En tout état de cause, une éventuelle reprise des efforts militaires en vue de réunifier le Rojava n’est envisageable qu’après la prise de Raqqa et, peut-être, de Deïr Ez-Zor. Car près de 30 000 FDS sont engagés dans cette bataille, 10 000 protègent la frontière turque et les villes du Rojava, et 8 000, environ, sont mobilisés dans les saillants de Manbij et d’Afrin.

 

A ce propos, les Kurdes ont émis, ces deux derniers jours, l’esquisse d’une proposition sortant de l’ordinaire : ils pourraient offrir à Assad d’échanger la libération de Deïr Ez-Zor contre un couloir d’une centaine de kilomètres de long, menant du canton d’Afrin à la Méditerranée.

 

A Deïr Ez-Zor, la 104ème brigade d’élite aéroportée des Gardes Républicains d’Assad, commandée par le Brigadier-Général Issam Zahreddine, ainsi qu’environ 100 000 civils pro-régime, sont encerclés de toutes parts par DAESH, sans possibilité d’être secourus par l’Armée régulière qui se trouve à plus de 190km de là. Seules les FDS, qui progressent sur l’Euphrate et qui ne sont plus qu’à 50km de la ville assiégée pourraient leur venir en aide.

 

Or Deïr Ez-Zor est très majoritairement peuplée d’Arabes, avec une minorité arménienne et un petit nombre de Kurdes uniquement. Elle ne fait pas partie historiquement du Rojava et son contrôle n’intéresse que modérément le leadership kurde.

 

Sa libération pourrait ainsi faire l’objet d’une négociation, qui, même si elle déplairait profondément à Assad parce qu’elle consacrerait la partition de la Syrie, pèserait d’un poids majeur sur son jugement. Pour les Kurdes, l’obtention d’un débouché sur la mer, dans l’optique d’un Etat indépendant comprenant les Kurdes de Syrie, d’Irak, de Turquie et d’Iran, qui constitue leur objectif ultime et permanent, permettrait d’écouler librement leurs marchandises, en particulier leur brut, sans être tributaires du bon vouloir de leurs voisins.

 

On reparlera sans doute de cette tractation dans les semaines ou les mois à venir.
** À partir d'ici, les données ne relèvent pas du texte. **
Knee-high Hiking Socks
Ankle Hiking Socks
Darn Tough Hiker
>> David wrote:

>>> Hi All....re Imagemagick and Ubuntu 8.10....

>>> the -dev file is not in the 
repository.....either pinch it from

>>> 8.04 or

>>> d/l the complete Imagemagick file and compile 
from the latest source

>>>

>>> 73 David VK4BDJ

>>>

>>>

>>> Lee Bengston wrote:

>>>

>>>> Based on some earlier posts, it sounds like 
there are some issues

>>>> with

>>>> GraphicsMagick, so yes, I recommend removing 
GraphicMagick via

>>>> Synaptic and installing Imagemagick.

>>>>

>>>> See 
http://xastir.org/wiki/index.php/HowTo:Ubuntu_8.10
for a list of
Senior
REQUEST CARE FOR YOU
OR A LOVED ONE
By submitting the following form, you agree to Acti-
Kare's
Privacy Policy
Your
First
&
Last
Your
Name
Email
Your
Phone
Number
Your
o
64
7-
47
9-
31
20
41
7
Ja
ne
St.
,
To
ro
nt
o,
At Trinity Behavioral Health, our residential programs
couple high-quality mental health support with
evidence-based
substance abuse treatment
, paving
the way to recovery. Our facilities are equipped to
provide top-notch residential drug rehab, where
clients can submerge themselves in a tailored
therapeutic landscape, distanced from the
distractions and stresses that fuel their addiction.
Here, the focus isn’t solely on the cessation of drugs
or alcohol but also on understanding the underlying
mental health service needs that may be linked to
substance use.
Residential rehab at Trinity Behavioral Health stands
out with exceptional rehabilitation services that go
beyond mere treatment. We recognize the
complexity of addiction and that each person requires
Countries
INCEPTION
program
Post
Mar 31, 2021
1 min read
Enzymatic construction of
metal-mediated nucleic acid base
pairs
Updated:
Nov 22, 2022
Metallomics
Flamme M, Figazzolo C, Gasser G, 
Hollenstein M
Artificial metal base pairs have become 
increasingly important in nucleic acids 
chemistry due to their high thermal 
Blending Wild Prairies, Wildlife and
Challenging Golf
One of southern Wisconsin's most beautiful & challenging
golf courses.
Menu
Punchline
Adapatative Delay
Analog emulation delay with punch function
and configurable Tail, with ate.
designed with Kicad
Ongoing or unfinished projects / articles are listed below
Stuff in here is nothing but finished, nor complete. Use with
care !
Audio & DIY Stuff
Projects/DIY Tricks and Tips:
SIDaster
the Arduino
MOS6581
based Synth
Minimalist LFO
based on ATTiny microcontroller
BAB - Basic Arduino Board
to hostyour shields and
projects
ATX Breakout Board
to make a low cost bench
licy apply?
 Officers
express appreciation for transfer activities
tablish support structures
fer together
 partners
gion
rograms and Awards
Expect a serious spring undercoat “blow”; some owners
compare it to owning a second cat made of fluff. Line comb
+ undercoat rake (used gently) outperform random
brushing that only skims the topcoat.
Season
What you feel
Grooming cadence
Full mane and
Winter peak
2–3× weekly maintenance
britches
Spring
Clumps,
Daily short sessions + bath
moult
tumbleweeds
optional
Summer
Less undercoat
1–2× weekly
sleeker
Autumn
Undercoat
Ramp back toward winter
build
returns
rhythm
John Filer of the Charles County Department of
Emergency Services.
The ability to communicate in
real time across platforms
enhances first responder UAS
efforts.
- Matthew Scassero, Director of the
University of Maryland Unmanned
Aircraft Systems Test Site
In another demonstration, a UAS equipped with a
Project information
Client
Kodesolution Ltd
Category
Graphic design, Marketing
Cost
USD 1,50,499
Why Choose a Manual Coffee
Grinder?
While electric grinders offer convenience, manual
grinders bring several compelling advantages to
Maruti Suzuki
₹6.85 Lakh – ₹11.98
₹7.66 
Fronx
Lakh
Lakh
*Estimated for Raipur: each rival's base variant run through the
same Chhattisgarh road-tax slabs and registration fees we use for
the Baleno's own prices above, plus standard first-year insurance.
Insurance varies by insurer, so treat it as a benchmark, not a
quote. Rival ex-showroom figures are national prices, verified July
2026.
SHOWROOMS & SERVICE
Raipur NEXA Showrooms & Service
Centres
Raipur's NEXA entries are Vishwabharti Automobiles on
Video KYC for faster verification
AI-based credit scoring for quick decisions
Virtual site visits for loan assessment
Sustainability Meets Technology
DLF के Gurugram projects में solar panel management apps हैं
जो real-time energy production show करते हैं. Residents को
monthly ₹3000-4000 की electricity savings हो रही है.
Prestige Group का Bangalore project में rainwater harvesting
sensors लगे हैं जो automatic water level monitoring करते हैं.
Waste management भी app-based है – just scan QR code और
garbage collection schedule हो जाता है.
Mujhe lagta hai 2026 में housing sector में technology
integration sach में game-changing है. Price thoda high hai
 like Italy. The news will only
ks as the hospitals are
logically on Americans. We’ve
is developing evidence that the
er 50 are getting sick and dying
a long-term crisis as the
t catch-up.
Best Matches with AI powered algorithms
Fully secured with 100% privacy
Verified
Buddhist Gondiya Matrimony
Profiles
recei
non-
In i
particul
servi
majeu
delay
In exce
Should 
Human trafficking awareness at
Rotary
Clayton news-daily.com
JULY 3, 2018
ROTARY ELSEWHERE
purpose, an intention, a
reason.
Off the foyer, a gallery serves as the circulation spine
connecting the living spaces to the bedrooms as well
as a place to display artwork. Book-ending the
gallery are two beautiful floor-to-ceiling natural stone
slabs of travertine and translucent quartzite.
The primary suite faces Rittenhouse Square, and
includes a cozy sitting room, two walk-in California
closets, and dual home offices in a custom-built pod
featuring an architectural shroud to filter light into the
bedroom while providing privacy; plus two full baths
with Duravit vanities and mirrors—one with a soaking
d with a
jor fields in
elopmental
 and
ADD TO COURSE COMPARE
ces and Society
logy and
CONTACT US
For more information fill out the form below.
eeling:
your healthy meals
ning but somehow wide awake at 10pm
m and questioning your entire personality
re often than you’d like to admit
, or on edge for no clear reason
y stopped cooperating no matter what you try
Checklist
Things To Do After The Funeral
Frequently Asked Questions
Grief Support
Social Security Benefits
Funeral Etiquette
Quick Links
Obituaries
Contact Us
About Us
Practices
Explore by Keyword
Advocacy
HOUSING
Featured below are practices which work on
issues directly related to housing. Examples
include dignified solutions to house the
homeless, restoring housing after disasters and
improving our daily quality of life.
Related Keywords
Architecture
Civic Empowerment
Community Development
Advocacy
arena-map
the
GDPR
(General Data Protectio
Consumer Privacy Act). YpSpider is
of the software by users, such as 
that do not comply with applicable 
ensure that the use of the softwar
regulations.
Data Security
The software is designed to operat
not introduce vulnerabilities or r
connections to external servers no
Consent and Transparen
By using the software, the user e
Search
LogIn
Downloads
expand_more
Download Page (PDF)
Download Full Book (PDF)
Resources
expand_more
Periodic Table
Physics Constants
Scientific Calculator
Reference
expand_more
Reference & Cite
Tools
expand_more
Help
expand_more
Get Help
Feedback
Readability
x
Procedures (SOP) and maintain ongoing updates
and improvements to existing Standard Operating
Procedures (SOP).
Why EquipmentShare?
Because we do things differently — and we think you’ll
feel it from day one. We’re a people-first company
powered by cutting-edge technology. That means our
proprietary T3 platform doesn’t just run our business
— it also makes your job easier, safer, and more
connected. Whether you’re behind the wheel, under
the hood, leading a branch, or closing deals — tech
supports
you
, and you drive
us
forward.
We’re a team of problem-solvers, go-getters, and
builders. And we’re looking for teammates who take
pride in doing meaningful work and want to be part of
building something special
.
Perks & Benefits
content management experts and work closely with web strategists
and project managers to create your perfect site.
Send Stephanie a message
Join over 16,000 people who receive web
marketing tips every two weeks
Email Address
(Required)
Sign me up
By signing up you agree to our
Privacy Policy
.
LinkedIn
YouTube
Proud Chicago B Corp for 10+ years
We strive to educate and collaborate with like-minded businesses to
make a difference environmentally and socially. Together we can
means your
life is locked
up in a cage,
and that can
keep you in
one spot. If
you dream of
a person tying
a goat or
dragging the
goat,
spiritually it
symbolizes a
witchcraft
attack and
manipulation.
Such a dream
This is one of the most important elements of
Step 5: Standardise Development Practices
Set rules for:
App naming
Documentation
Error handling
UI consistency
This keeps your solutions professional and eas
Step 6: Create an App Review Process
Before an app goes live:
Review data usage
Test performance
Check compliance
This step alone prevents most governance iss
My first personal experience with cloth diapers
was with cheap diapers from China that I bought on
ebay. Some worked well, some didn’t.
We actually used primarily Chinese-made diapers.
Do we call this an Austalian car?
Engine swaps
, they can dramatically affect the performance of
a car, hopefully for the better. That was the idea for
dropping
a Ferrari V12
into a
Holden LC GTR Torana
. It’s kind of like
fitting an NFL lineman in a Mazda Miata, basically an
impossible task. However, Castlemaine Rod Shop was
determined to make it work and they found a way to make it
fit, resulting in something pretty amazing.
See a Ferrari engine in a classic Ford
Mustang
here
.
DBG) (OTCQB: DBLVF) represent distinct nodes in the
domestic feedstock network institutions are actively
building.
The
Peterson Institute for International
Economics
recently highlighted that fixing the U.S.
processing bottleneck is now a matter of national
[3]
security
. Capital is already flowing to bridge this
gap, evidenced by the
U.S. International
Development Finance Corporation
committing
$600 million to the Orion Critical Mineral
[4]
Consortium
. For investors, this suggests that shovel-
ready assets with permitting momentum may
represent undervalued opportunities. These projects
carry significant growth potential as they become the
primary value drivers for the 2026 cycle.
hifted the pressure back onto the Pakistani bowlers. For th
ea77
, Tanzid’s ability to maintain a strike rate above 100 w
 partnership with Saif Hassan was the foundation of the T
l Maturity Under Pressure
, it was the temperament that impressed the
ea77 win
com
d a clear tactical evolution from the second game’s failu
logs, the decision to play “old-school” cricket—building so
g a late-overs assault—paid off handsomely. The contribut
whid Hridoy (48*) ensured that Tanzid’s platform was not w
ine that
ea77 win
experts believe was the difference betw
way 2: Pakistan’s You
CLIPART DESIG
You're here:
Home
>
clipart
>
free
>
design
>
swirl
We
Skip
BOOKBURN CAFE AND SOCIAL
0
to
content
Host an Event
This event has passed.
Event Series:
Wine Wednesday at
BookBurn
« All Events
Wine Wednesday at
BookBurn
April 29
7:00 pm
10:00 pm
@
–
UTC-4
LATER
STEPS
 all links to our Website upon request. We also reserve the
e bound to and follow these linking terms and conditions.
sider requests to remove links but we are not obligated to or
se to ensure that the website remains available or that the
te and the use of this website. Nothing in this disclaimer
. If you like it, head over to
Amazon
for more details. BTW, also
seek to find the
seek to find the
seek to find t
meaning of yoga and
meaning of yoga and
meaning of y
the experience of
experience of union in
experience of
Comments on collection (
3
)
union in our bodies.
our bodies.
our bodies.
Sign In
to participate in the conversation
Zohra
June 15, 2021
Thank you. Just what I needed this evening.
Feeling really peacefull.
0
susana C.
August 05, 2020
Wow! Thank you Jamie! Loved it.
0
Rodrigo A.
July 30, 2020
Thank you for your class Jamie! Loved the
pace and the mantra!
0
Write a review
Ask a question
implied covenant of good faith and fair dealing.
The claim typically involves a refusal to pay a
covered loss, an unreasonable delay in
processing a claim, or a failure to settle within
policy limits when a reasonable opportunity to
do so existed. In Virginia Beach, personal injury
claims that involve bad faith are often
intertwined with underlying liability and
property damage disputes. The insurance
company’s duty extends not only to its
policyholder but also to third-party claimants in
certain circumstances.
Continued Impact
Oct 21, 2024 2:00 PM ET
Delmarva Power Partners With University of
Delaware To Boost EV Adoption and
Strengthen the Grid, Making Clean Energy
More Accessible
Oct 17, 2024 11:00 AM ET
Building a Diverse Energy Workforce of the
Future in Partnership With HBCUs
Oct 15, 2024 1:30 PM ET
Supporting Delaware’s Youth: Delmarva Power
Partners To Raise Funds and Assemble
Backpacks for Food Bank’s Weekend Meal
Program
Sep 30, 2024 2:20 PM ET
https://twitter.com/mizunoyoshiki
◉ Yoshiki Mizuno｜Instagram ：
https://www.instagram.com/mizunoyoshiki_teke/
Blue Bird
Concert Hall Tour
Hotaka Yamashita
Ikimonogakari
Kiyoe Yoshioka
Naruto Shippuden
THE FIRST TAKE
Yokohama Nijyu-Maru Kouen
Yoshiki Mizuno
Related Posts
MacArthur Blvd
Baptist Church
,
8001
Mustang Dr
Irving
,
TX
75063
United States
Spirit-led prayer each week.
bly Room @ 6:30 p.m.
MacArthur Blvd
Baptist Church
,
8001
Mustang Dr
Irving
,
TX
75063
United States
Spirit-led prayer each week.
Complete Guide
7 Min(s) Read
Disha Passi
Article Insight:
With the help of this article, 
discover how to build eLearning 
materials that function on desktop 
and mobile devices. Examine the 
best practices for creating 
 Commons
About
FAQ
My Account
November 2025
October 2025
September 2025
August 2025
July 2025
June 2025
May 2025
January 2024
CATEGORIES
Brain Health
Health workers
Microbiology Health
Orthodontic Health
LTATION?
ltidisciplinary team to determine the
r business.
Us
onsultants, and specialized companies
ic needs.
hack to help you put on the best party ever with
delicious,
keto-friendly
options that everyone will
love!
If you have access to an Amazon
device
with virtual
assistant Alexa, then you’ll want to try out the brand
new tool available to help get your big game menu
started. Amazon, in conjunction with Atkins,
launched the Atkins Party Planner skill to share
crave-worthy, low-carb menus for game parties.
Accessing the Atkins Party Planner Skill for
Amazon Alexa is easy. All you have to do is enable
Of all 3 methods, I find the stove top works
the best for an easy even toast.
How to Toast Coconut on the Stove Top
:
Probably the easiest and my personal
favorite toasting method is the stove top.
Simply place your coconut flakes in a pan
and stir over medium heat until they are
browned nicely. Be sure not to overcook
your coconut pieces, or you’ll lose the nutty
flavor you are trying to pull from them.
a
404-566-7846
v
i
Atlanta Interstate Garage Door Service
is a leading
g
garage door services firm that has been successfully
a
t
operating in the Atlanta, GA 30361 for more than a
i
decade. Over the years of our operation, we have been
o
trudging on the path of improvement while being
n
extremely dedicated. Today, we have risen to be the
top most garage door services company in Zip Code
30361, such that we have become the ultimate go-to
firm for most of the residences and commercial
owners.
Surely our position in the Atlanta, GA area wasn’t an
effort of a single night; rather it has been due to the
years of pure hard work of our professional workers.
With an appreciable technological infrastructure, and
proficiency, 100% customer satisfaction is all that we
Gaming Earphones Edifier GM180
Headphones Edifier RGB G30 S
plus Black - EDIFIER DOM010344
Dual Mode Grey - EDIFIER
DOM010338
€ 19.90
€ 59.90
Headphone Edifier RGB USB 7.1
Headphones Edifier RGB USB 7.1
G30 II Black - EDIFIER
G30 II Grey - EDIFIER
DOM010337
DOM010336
Mais ce qui est intéressant, du point de vue kurde, est que nous sommes désormais les meilleurs alliés, les seuls fiables, des Russes, des Américains et des Européens dans la lutte contre DAESH. Notre concours irremplaçable et notre culture pro-occidentale nous permettent de voir l’avenir plutôt positivement.

 

J’ai visité le camp d’entraînement que les Russes ont installé pour nous à Afrin ; il est non seulement imposant et dispense un enseignement particulièrement adapté à nos besoins, mais, de plus, sa seule existence agit comme un instrument de dissuasion remarquable contre les menaces d’Assad et des Turcs.

 

Ces derniers, en dépit des vociférations de leur président-dictateur, sont de plus en plus bloqués dans tout ce qu’ils pourraient entreprendre en Syrie, et sont presque déjà relégués à un rôle de simples observateurs.